This is not an obscure baseball-level stat for the tri nerds. This is actually an important thing to know about racing in Kona: It’s very hard to win, but it’s incredibly hard to win twice in a row. And yet this flies in the face of every piece of Kona-veteran advice.
Racing in Kona takes experience to do well. Just ask Ken Glah. Or think back to Chris McCormack’s first IMWC appearance in 2002: McCormack was one of the best short-course triathletes in the world at the time, and he stated his intentions when he finally appeared on the Big Island. He proudly proclaimed, “I’m here to win” to anyone with a microphone or a pen in their hand, and he proceeded to race hard from the gun, stay in contention for the win, and then fade on the run and drop out. McCormack may have been asking the lava gods for a well-deserved comeuppance, but it’s more likely that Macca just hadn’t figured out the way this island goes.
Mirinda Carfrae is a recent world champion who struggled to repeat the following year. She won in 2010, but then didn’t win again for three years—and then won her third in 2014. For Rinny, a lot changed: There was “media momentum”; there were requests. But it also left her hungry for more—hence becoming a three-time world champion. It was harder coming back as the reigning champ, she admits. You’re no longer flying under the radar.

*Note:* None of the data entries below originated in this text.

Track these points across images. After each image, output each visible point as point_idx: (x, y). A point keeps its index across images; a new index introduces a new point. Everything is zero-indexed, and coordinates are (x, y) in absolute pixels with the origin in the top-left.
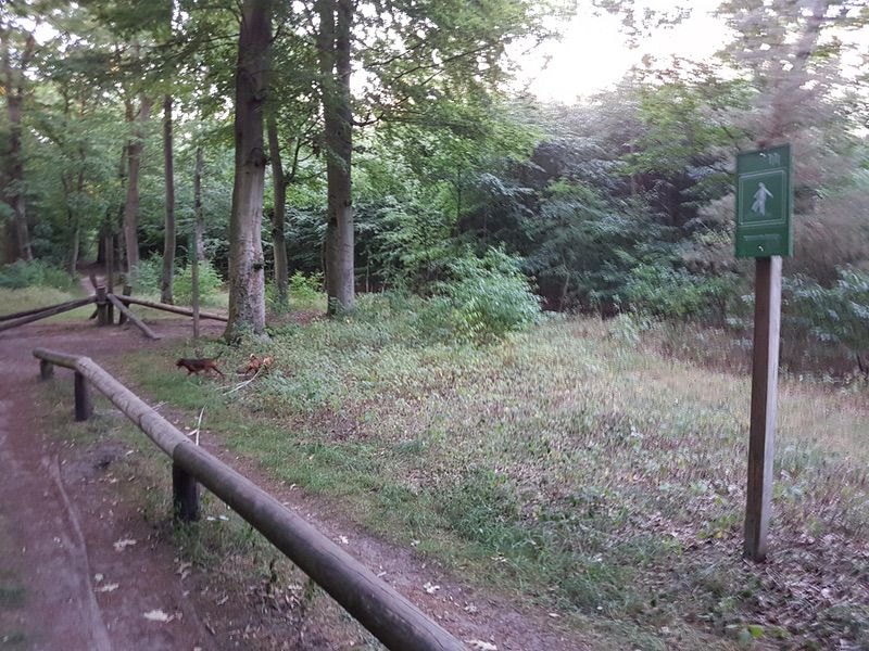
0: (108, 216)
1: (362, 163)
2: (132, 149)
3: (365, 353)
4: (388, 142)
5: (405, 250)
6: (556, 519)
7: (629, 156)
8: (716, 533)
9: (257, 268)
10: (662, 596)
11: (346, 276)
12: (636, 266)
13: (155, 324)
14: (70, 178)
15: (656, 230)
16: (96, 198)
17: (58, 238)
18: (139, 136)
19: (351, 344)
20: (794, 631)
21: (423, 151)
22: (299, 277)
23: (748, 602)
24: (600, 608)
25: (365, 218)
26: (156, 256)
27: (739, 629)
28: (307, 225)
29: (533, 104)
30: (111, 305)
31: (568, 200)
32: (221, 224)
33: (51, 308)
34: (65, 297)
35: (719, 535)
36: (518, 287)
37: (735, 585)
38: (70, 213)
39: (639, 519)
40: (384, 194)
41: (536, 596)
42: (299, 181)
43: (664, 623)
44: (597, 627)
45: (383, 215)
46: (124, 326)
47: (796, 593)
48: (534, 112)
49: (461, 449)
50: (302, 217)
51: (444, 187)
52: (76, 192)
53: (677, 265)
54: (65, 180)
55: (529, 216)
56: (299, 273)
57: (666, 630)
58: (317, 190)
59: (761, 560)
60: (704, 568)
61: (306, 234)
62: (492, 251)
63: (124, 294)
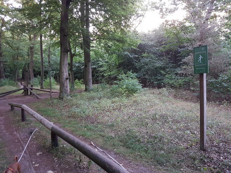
0: (25, 66)
1: (93, 50)
2: (31, 48)
3: (97, 101)
4: (99, 45)
5: (105, 72)
6: (151, 142)
7: (163, 46)
8: (193, 144)
9: (67, 79)
10: (180, 161)
11: (90, 80)
12: (166, 75)
13: (40, 95)
14: (15, 56)
15: (171, 65)
16: (21, 61)
17: (12, 72)
18: (33, 45)
19: (93, 98)
20: (214, 168)
21: (109, 46)
22: (77, 81)
23: (202, 161)
24: (165, 165)
25: (94, 64)
26: (38, 76)
27: (200, 168)
28: (78, 67)
29: (137, 34)
30: (28, 90)
31: (147, 58)
32: (55, 67)
33: (11, 91)
34: (14, 88)
35: (193, 145)
36: (136, 82)
37: (199, 157)
38: (15, 66)
39: (172, 141)
40: (99, 58)
41: (148, 162)
42: (76, 55)
43: (181, 168)
44: (164, 170)
45: (98, 64)
46: (31, 95)
47: (214, 158)
48: (138, 36)
49: (124, 125)
50: (77, 65)
51: (114, 56)
52: (16, 60)
53: (177, 74)
54: (13, 57)
55: (137, 62)
56: (77, 80)
57: (182, 169)
58: (81, 58)
59: (204, 150)
60: (190, 153)
61: (78, 69)
62: (129, 72)
63: (31, 87)
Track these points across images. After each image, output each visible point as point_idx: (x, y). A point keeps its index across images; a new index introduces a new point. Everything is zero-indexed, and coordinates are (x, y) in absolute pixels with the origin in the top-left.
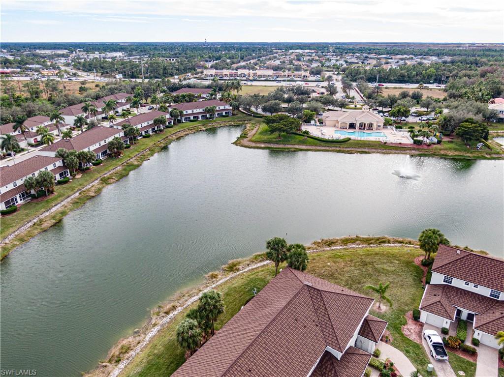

This is the case for the current men’s reigning champ. (The women’s champ, Daniela Ryf, is one of those rare four who successfully defended on her first try). Things are different for Patrick Lange in 2018 than they were in 2017. Sure, he came out of a veritable nowhere to place third in his Kona debut in 2016, but to win the race in 2017—with a course record, no less—was a complete game changer for the soft-spoken German.
Nowadays, Patrick Lange gets recognized without his shirt on. He gets cheered on when he’s out training. He leans on his schedule and his planning. He makes time to rest. He worries about Javier, and he seems to be glad that Jan is out of the race. And everyone knows these things because everyone asks him about them. German, American, Brazilian, Japanese—fans of triathlon feel the need to talk to Lange to glean some insight, in an attempt to understand what makes him (the fastest Hawaii Ironman ever) so fast and them (everyone else) so slow.
But in Kona nothing is written before it’s done. History has shown that it’ll be incredibly hard for Lange to repeat—in fact, the numbers prefer his competitors. Statistically speaking, he had a better chance of winning last year than he does this year: 10 men in Ironman history have gone from second in one year to first the next; as said before, less than half have repeated a first-time victory.
Numbers don’t mean a whole lot on the Big Island when it comes to Ironman, however. We use them as a way to try to predict the unpredictable—a way to feel comfortable with what is inherently uncomfortable. The island doesn’t care who won last year or who didn’t. But we do. The point is not to meet or exceed or crumble under expectations, the point is to meet the challenge presented on that day, and of course to make sure the struggle was worth it. To the current returning first-time champ, a former one—Mirinda Carfrae—has advice that anyone could heed: “Soak it up and enjoy the moments…Share it. Cherish it.”